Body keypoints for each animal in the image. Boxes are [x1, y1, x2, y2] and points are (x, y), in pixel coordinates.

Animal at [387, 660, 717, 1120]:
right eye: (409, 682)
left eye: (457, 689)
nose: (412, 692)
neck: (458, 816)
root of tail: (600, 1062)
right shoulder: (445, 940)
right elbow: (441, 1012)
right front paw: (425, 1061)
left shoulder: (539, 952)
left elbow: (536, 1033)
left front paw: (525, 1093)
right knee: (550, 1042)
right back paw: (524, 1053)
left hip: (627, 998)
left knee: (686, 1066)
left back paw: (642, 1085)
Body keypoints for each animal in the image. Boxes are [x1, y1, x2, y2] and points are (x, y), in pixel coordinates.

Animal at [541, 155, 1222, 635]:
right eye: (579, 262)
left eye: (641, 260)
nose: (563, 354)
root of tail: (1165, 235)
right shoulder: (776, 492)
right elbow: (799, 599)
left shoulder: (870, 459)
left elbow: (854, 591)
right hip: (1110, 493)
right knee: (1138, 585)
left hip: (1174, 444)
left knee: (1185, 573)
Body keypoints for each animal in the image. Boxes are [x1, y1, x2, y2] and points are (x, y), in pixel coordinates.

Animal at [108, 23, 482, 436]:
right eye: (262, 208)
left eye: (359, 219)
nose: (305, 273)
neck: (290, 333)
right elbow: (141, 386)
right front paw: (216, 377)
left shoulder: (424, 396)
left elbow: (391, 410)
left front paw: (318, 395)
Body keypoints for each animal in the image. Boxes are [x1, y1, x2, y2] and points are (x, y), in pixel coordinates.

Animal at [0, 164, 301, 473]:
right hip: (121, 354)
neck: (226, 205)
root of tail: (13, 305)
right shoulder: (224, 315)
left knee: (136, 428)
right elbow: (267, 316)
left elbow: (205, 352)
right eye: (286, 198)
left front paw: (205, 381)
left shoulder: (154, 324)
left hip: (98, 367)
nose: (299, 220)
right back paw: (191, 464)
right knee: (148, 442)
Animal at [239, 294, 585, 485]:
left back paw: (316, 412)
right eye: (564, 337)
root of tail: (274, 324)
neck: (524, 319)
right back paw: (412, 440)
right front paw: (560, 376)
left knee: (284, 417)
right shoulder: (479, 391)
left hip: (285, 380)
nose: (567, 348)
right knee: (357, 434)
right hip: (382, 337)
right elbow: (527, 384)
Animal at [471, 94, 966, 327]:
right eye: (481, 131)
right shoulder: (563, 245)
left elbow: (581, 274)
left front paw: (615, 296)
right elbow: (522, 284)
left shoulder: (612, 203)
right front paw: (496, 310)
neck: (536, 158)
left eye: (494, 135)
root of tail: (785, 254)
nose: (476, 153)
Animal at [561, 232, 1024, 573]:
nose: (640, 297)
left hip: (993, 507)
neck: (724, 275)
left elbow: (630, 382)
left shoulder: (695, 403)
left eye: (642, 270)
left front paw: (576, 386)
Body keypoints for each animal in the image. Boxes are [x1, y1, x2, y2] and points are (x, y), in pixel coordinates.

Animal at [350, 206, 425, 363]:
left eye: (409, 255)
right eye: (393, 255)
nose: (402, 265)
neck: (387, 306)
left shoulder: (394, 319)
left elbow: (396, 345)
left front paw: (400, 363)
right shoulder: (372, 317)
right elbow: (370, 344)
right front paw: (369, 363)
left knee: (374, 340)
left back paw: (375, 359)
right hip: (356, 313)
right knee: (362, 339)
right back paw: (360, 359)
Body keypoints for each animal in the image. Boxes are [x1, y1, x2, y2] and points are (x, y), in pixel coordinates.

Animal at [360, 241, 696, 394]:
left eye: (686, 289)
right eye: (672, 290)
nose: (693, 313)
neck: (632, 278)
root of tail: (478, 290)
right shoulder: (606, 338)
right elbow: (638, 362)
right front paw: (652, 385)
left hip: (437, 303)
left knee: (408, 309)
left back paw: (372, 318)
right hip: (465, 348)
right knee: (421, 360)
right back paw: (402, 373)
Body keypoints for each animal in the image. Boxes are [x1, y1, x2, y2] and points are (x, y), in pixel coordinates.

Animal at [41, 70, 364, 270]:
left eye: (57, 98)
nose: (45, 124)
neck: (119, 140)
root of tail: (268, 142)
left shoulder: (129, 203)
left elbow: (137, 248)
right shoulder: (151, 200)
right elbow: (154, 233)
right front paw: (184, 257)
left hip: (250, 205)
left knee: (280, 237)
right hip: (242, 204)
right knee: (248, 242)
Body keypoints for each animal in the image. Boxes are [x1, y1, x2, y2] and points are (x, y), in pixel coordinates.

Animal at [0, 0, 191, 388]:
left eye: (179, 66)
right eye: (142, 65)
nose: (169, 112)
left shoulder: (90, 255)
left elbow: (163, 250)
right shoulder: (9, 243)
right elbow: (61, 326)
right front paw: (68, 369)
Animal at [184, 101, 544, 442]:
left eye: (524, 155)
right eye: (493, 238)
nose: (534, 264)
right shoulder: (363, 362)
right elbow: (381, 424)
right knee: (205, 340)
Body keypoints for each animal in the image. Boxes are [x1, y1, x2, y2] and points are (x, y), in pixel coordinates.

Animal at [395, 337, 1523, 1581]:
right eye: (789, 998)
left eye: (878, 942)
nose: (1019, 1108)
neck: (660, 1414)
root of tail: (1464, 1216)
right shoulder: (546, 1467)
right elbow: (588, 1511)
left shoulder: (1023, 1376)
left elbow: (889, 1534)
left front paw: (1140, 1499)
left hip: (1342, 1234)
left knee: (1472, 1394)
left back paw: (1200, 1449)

======

Exercise prompt: Your answer must be a single number: the count of lines in the data that contain the string "back".

Solution to this problem: 10